» **Bounding box coordinate data**:
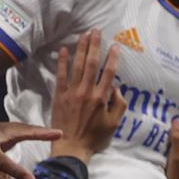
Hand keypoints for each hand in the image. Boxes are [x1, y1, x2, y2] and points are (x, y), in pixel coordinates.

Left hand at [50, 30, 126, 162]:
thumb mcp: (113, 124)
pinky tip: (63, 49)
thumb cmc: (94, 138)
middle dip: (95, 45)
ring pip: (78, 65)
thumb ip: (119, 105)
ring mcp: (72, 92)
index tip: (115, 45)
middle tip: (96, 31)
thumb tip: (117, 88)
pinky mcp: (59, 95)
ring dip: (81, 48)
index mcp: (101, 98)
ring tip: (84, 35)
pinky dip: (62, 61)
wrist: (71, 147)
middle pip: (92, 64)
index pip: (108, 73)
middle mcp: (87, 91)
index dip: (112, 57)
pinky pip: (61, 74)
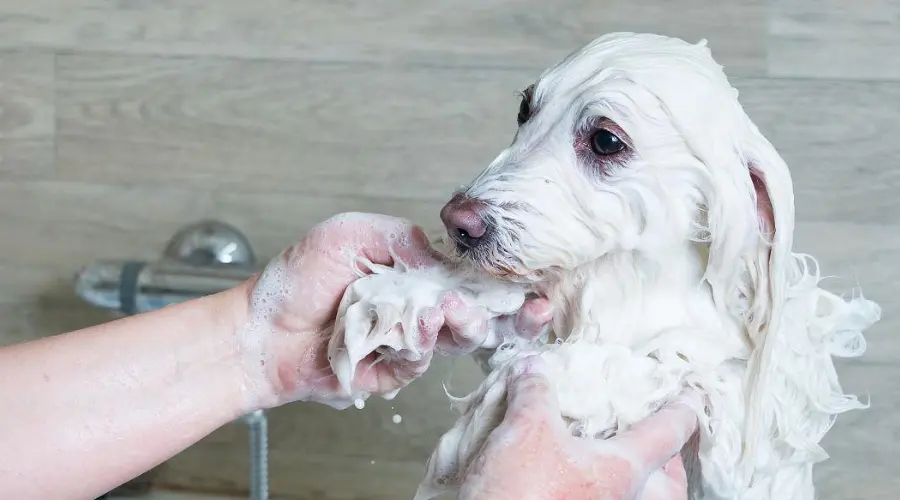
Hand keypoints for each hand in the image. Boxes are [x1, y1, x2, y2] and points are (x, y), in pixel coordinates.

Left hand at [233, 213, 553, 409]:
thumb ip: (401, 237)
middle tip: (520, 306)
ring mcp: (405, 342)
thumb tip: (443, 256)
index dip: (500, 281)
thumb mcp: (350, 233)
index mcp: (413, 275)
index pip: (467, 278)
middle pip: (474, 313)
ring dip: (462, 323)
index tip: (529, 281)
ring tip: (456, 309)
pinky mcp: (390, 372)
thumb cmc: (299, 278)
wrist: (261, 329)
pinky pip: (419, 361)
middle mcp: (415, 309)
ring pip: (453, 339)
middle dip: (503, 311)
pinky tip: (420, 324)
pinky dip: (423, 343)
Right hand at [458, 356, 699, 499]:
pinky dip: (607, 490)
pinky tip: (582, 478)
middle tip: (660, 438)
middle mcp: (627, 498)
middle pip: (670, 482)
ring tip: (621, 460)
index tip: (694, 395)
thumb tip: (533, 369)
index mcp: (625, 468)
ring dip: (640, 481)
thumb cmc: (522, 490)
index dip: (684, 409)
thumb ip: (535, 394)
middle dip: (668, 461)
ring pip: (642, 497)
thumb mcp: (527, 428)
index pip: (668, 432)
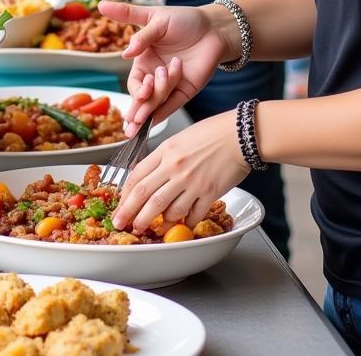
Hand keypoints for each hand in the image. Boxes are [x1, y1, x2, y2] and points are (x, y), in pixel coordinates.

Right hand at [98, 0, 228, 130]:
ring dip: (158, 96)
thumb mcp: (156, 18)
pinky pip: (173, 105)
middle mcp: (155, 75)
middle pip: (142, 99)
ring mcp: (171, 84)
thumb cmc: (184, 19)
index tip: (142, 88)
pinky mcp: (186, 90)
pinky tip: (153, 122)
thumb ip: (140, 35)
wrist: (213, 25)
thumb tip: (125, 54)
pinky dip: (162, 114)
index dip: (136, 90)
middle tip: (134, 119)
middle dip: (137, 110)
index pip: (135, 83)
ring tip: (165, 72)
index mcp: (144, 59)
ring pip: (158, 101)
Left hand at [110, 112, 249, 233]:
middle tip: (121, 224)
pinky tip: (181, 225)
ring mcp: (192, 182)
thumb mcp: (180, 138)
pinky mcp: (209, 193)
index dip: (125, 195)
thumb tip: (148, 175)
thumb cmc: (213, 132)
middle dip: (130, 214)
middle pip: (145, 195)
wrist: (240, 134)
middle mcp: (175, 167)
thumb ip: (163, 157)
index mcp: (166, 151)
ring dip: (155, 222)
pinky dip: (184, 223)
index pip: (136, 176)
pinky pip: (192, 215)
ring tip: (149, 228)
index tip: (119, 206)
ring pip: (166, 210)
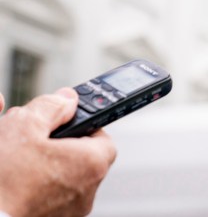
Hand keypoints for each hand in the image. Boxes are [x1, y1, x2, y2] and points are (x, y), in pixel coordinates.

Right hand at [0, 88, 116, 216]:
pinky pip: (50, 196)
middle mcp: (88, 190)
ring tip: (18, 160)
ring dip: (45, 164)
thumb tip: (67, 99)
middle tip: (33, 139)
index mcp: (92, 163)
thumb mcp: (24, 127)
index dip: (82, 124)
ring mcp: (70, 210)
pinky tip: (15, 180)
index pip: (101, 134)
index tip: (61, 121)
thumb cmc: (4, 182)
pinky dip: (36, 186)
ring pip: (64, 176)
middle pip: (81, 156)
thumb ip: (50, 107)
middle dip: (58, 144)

» **What is needed**: Repeat, with no pictures, every line from the top of the entries above through the line that has "index mcp: (413, 275)", keeping each one exact.

» **Written solution**:
Hand keypoints for each hand in the image. Boxes are [x1, y1, x2, y2] and points are (x, y), in pixel coordinates.

Left hand at [50, 30, 126, 162]:
thumb mcp: (113, 124)
pinky tip: (63, 49)
thumb cmc: (94, 138)
middle dip: (95, 45)
ring pip: (78, 65)
thumb ip: (119, 105)
ring mcp: (72, 92)
index tip: (115, 45)
middle tip: (96, 31)
thumb tip: (117, 88)
pinky mcp: (59, 95)
ring dip: (81, 48)
index mcp: (101, 98)
ring tip: (84, 35)
pinky dip: (62, 61)
wrist: (71, 147)
middle pip: (92, 64)
index pip: (108, 73)
middle mcp: (87, 91)
index dip: (112, 57)
pinky pip: (61, 74)
Hand keypoints for each hand in the image. Boxes are [x1, y1, x2, y2] and points are (x, y), in pixel coordinates.

Left hand at [233, 213, 553, 409]:
thumb ip: (401, 237)
middle tip: (520, 306)
ring mcp: (405, 342)
thumb tip: (443, 256)
index dip: (500, 281)
thumb mcp: (350, 233)
index mcp: (413, 275)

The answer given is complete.